The prepend command inserts a string before the injected content. The append command adds a string after the injected content. Make sure that prepended data is valid code for the injected content’s architecture (x86, x64). The c2lint program does not have a check for this.

The execute block controls the methods Beacon will use when it needs to inject code into a process. Beacon examines each option in the execute block, determines if the option is usable for the current context, tries the method when it is usable, and moves on to the next option if code execution did not happen. The execute options include:

Option x86->x64 x64->x86 Notes
CreateThread     Current process only
CreateRemoteThread   Yes No cross-session
NtQueueApcThread      
NtQueueApcThread-s     This is the “Early Bird” injection technique. Suspended processes (e.g., post-ex jobs) only.
RtlCreateUserThread Yes Yes Risky on XP-era targets; uses RWX shellcode for x86 -> x64 injection.
SetThreadContext   Yes Suspended processes (e.g., post-ex jobs) only.
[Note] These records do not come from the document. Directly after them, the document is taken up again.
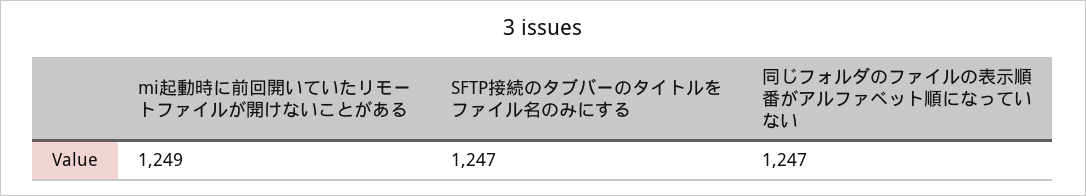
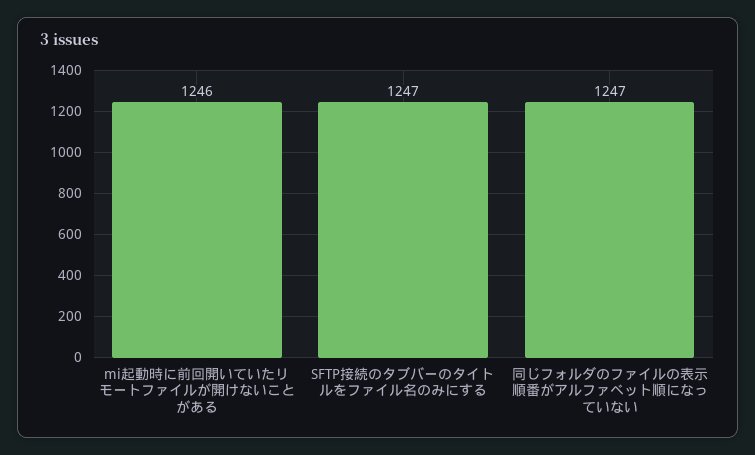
mi起動時に前回開いていたリモートファイルが開けないことがある: 1249 -> 1246

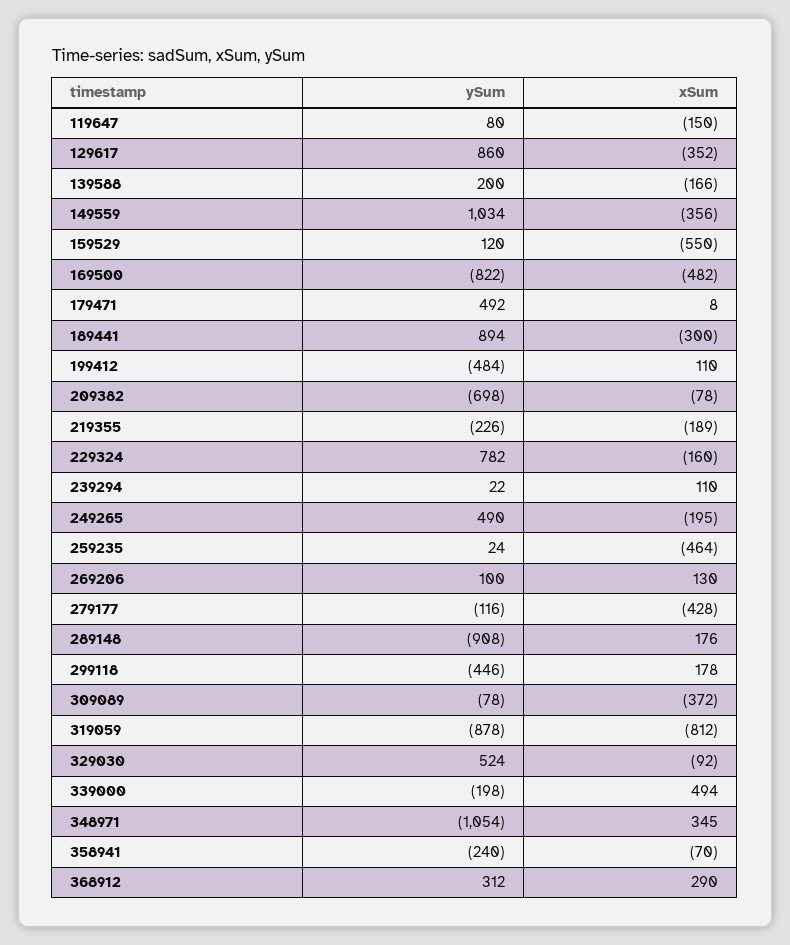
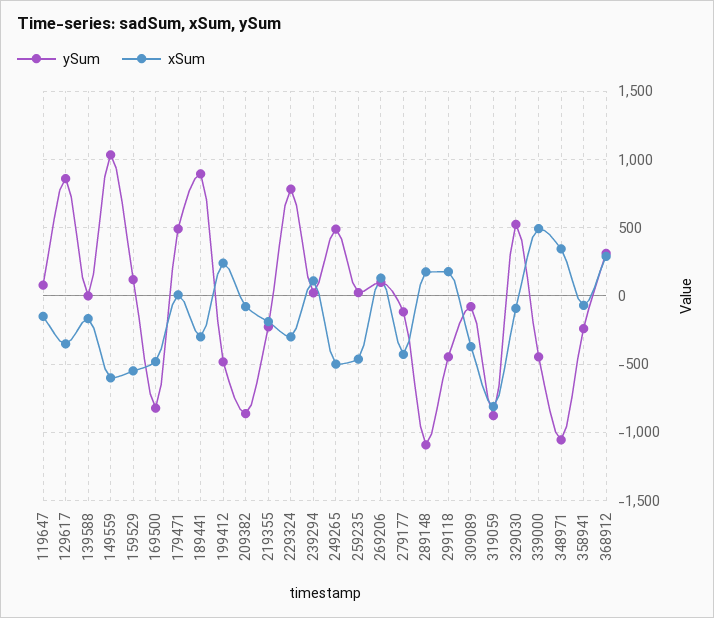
ySum, 139588: 200 -> 0
xSum, 149559: -356 -> -600
xSum, 199412: 110 -> 250
ySum, 209382: -698 -> -850
xSum, 229324: -160 -> -300
xSum, 249265: -195 -> -500
ySum, 289148: -908 -> -1100
ySum, 339000: -198 -> -450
The CreateThread and CreateRemoteThread options have variants that spawn a suspended thread with the address of another function, update the suspended thread to execute the injected code, and resume that thread. Use [function] “module!function+0x##” to specify the start address to spoof. For remote processes, ntdll and kernel32 are the only recommended modules to pull from. The optional 0x## part is an offset added to the start address. These variants work x86 -> x86 and x64 -> x64 only.

The execute options you choose must cover a variety of corner cases. These corner cases include self injection, injection into suspended temporary processes, cross-session remote process injection, x86 -> x64 injection, x64 -> x86 injection, and injection with or without passing an argument. The c2lint tool will warn you about contexts that your execute block does not cover.